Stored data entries
◇ ◇ ◇ ◇

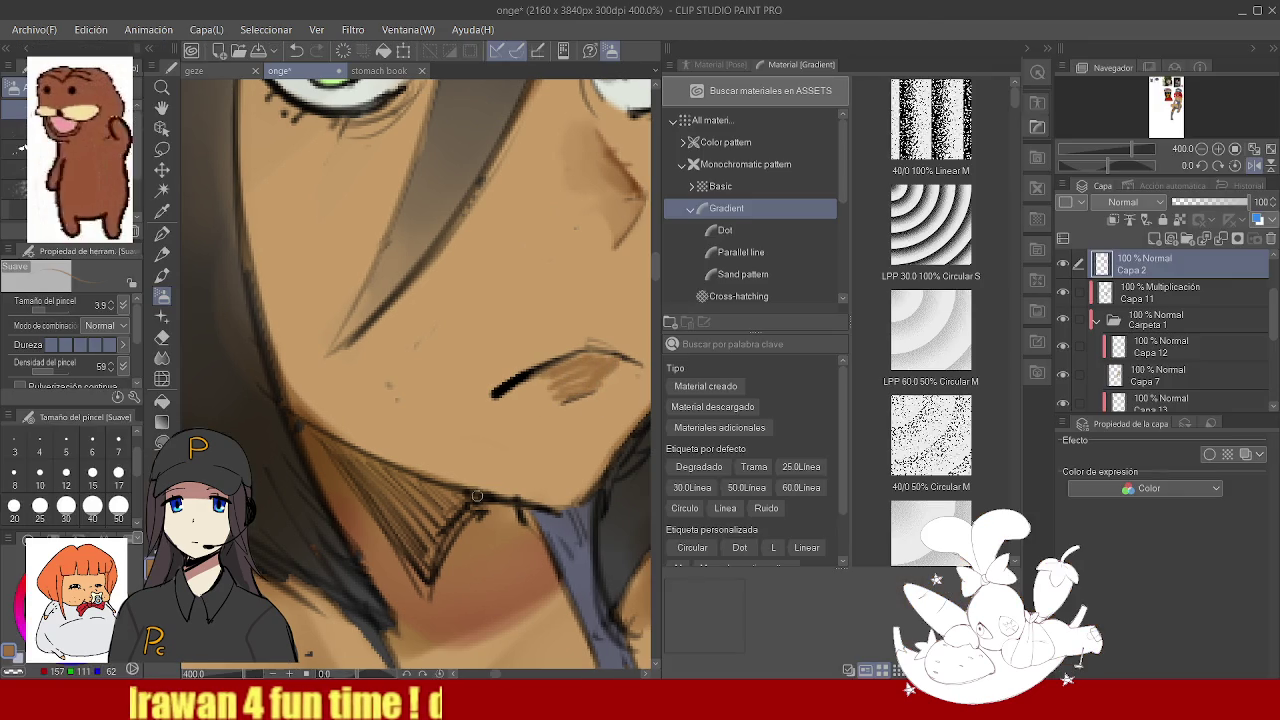
pyautogui.press('Tab')
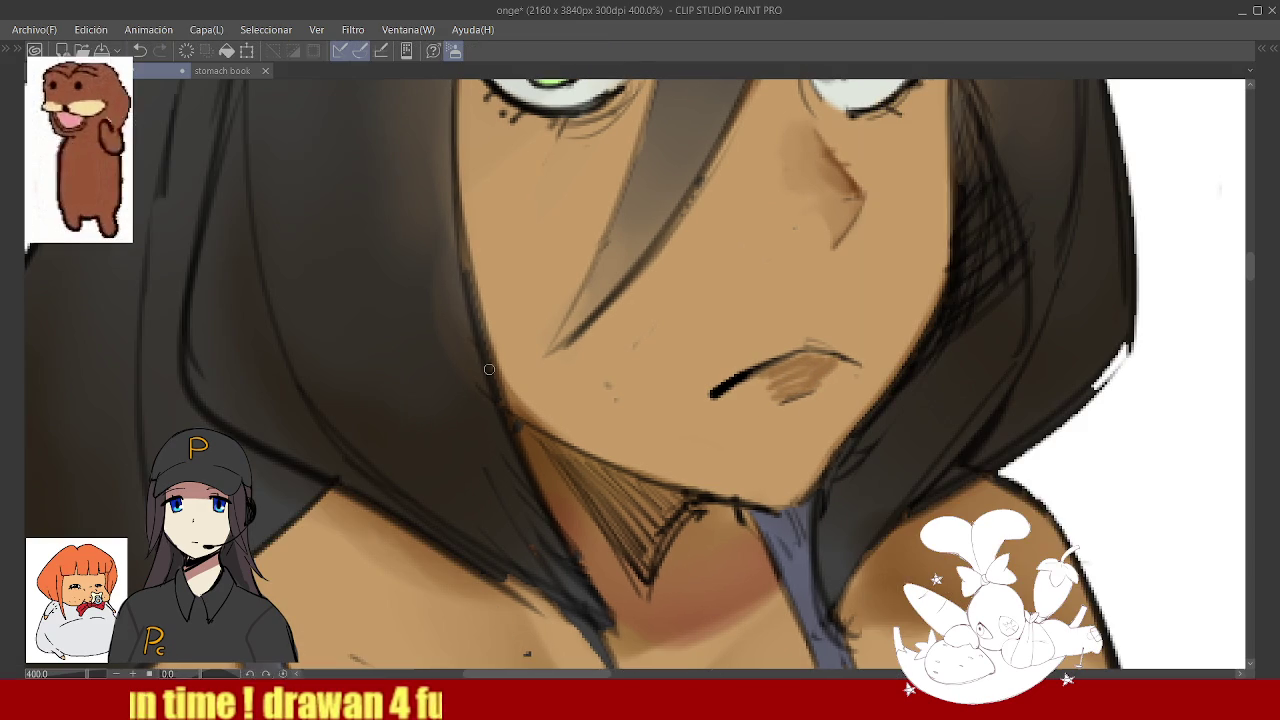
# Paint the lower lip pinkish red and blend it with skin tone sampled below
pyautogui.moveTo(836, 370)
pyautogui.mouseDown()
pyautogui.moveTo(770, 392)
pyautogui.moveTo(782, 368)
pyautogui.mouseUp()
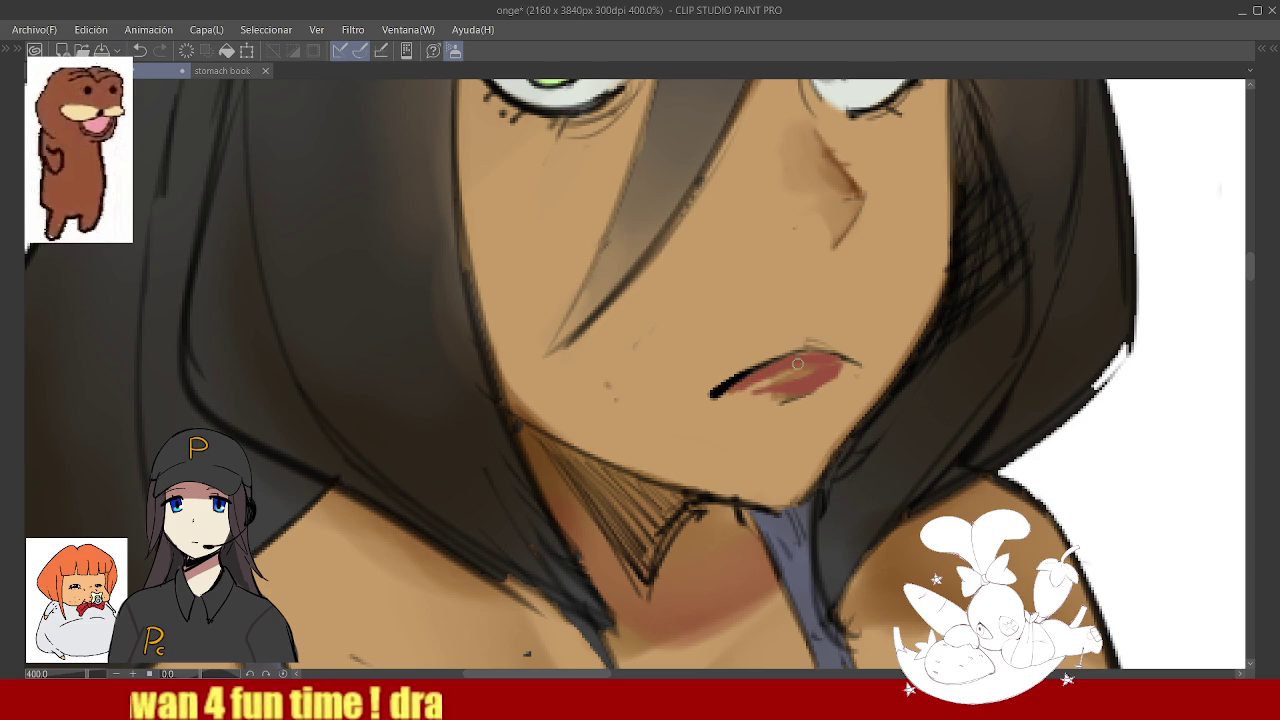
pyautogui.scroll(-5, 762, 393)
pyautogui.scroll(3, 801, 377)
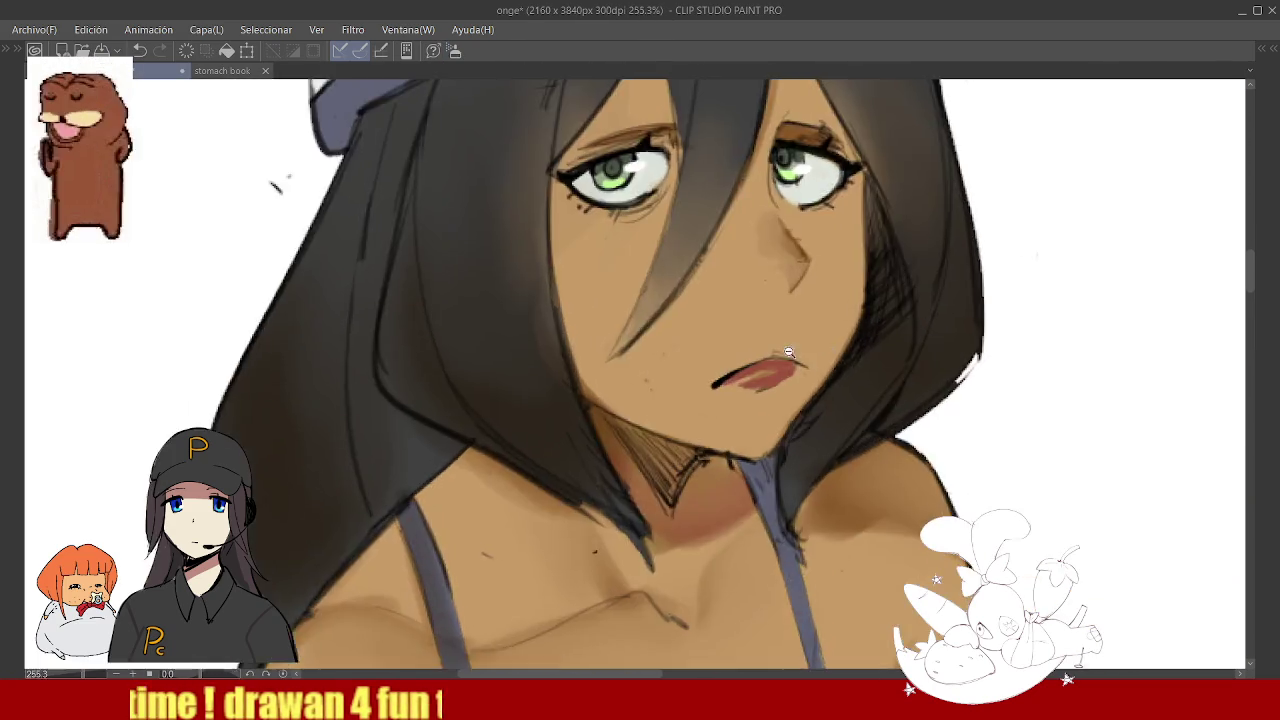
pyautogui.scroll(3, 790, 376)
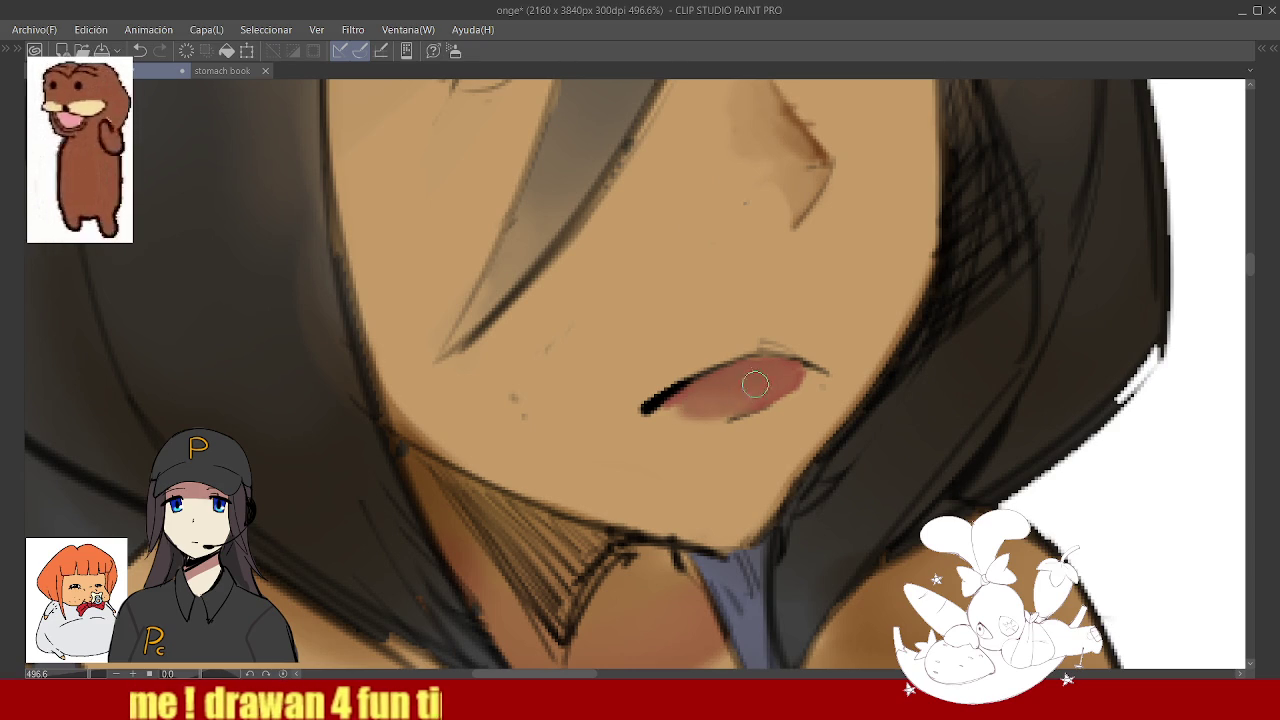
pyautogui.scroll(-2, 780, 342)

◇ ◇ ◇ ◇

## Work to be completed
Restate word for word the lines that begin at the one containing "# Paint the" and end with the final line of the records. Pictures stay out.

## The answer
# Paint the lower lip pinkish red and blend it with skin tone sampled below
pyautogui.moveTo(836, 370)
pyautogui.mouseDown()
pyautogui.moveTo(770, 392)
pyautogui.moveTo(782, 368)
pyautogui.mouseUp()
pyautogui.scroll(-5, 762, 393)
pyautogui.scroll(3, 801, 377)
pyautogui.scroll(3, 790, 376)
pyautogui.scroll(-2, 780, 342)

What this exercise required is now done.